Kızının kullandığı afoyla oyun oynamasından, zaman zaman onunla uyumasından etkilenen Ayaz, 3 yıllık süreçte yaşadığı anıları "Arkadaşım Afo" adını verdiği 24 sayfalık kitapta hikayeleştirdi.

Kitabı 2 ay önce yayımlanan Ayşe Ayaz, AA muhabirine, kızının tedavi sürecinde kitabı yazmaya karar verdiğini söyledi.

Kızıyla yaşadığı anıları ölümsüzleştirmek istediğini anlatan Ayaz, "Kitapta aslında İpek'in afoyla kurduğu ilişkiyi yazdım. Kitaptaki ana karakterin ismi de İpek. Kızım süreki afo kullanıyor, bazen afosuyla oynuyor bazen de onunla uyuyor. Kitabı çocuk diline indirgeyip yazdım." dedi.
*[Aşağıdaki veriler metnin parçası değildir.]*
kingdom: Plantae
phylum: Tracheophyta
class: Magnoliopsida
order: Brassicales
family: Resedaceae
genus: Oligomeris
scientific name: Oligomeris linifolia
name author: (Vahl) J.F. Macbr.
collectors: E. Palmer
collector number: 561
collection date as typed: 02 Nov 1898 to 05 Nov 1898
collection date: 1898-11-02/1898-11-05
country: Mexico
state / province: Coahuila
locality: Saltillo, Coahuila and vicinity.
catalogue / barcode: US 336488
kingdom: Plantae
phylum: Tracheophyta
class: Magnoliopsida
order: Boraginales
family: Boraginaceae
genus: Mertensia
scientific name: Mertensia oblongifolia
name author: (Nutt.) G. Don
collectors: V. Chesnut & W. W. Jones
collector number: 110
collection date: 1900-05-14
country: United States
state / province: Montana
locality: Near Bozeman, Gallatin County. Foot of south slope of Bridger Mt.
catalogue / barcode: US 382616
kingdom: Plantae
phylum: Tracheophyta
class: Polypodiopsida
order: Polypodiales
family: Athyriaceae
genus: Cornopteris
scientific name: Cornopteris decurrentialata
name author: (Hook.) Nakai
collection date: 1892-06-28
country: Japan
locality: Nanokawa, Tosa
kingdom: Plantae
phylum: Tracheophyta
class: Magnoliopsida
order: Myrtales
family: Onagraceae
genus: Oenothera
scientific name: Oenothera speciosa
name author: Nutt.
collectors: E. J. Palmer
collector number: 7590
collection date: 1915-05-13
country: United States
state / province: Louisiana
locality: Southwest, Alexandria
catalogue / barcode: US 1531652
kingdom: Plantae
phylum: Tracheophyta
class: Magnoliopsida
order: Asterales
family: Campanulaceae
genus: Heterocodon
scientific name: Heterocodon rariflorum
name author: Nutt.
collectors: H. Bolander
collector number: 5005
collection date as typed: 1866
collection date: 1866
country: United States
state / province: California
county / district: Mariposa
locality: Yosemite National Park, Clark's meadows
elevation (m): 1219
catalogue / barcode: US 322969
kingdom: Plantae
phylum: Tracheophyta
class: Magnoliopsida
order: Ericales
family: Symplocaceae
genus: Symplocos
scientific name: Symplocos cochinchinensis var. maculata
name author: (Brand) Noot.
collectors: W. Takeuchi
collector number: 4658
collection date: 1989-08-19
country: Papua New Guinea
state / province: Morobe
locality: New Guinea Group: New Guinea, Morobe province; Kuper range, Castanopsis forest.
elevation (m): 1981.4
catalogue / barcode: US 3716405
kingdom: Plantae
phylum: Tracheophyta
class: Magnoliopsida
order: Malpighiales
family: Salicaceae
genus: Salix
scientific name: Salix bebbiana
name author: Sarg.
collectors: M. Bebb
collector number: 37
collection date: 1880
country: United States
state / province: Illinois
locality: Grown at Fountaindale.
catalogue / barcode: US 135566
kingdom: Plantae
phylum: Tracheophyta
Okul öncesi grubunda bu tarz hikaye kitaplarının çok olmadığını belirten Ayaz, "Amacım farkındalık yaratmak. Özel gereksinimli çocuklar zaten ailede kabul görüyor, önemli olan toplumda kabul görmesi ve çocuklarımızın ötekileştirilmemesi. Kitabı öncellikle ailelerin okuması gerekiyor. Burada yazılanları içselleştirip akabinde çocuğuna okuması önemli. Ancak bu şekilde farkındalık yaratabiliriz." diye konuştu.

Yaşadığı tecrübeleri eğitimci kimliğiyle birleştirdiğini dile getiren Ayaz, sözlerini şöyle sürdürdü:

"Kitabın temelinde, 'İpek gibi arkadaşın olsa onunla hangi oyunlar oynardın?', 'Onunla neler yapmak isterdin?' gibi konulara değindim. Kitabım okunduktan sonra bu doğrultuda çocuklarla iletişime geçirilse amacıma ulaşmış olacağım. Benim gibi birçok anne var ve onların da yüreğine dokunmak istedim. 'Yarayla alay eder, yaralanmamış olan' diye bir söz var ve bunu hep düşündüm. Yaşadıklarımızı nasıl anlatabiliriz diye düşündüm. Eğitim okul öncesi grupta başlar. Ben de o hedef kitleye hitap ederek duygularımı ele aldım."